La ciencia y los animismos

Sin embargo, frente a este panorama encontramos que la ciencia, por sus propias características intrínsecas, no puede reconocer ningún proyecto subyacente ni permitir la aproximación a la naturaleza con visiones preconcebidas que no sean, al menos en principio, demostrables. La búsqueda continua de objetividad en la ciencia, esta forma de humildad ante los hechos que constituye quizá su mayor virtud, la incapacita para servir de prueba a cualquier forma de pensamiento que nos obligue a vernos como parte de un proyecto acabado al cual más nos vale sujetarnos. Ésta es una capacidad liberadora de la aparentemente fría objetividad científica. Nótese que no compete a la ciencia demostrar la no existencia de semejante proyecto: simplemente nos da una forma de abordar el estudio del universo que nos rodea, en la que tales visiones intrín­secamente no comprobables no son consideradas ni utilizadas.

De este rigor científico no se libra ninguna de las proyecciones del animismo; ni siquiera la visión de la naturaleza que propone el materialismo dialéctico, con su cons­tante pretensión de ser científico. Desde el salto dialéctico de Oparin, que trata de explicar el paso necesario de la materia inerte a la viva, hasta la existencia del hombre y de su historia como parte de un orden inevitable (y, por cierto, no comprobable) del universo, que siempre tendría que dar estos frutos, muchas ideas del materialismo dialéctico fueron consideradas en un tiempo como parte de una visión científica del universo. Pero, tal como lo afirma Monod, no lo son. Una filosofía teleológica o ani­mista, que adjudique a priori a la naturaleza entera propiedades del hombre o de su forma de pensar puede describirse de muchas maneras, pero no como científica.
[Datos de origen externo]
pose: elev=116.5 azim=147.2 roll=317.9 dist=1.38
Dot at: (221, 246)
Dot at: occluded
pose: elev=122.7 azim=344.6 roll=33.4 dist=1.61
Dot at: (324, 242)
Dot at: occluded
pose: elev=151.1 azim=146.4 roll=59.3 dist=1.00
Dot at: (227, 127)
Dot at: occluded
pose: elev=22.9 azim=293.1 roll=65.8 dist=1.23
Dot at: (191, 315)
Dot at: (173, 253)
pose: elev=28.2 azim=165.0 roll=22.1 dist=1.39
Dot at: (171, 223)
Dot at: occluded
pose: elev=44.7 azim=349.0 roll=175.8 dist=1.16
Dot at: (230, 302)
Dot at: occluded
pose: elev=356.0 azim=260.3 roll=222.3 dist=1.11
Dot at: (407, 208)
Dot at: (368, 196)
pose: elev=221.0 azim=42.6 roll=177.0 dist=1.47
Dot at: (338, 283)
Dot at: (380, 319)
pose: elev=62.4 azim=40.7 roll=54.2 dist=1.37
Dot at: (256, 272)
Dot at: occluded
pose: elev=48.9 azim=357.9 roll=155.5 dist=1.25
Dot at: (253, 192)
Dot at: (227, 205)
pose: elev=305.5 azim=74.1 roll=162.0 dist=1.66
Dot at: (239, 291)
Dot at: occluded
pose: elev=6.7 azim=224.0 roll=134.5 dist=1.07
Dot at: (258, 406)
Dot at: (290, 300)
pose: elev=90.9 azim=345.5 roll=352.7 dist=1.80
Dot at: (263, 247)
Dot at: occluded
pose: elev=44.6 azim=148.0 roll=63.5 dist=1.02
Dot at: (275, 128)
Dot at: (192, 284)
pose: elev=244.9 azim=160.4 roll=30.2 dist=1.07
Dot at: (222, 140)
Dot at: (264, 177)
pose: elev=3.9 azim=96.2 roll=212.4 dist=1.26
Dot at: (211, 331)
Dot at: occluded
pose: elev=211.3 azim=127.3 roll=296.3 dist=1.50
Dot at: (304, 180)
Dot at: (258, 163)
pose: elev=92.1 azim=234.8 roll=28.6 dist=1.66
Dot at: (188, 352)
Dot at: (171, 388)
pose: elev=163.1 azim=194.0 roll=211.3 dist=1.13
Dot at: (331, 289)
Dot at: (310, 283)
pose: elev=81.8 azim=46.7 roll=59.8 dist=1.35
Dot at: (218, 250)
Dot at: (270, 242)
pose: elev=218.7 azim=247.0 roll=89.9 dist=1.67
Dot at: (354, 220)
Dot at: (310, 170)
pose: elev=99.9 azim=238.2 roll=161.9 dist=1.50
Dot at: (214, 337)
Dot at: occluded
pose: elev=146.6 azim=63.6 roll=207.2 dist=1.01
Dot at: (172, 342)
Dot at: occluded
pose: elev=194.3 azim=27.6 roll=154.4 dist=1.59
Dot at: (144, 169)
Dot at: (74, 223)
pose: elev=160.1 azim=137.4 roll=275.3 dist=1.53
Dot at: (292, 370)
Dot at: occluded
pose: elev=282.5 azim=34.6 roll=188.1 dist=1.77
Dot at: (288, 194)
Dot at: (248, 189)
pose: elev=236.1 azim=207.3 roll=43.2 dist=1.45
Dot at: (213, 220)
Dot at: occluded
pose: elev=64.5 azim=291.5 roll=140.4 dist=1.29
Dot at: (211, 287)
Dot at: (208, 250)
Un recorrido por la biología moderna

¿Qué mejor forma de ilustrar estas ideas que un viaje por los fundamentos de la bio­logía molecular? Monod nos guía en forma magistral, llamando nuestra atención hacia los sitios donde el azar está presente. Nos muestra en primer lugar a las proteínas, moléculas que juegan un papel básico en la estructura y función de los organismos vivientes. Cada proteína es a la vez la expresión de un proyecto y el agente de la reali­zación del mismo: son “demonios de Maxwell” capaces, gracias a la información con­tenida en su estructura, de conseguir una disminución de la entropía, una acumulación local de orden, a expensas del aumento global del desorden en la materia a su alrede­dor. Son semejantes a los pequeños remolinos que se pueden formar en la corriente de un río, dentro de los cuales puede haber una contracorriente sin que esto afecte el flujo del agua del río hacia el mar.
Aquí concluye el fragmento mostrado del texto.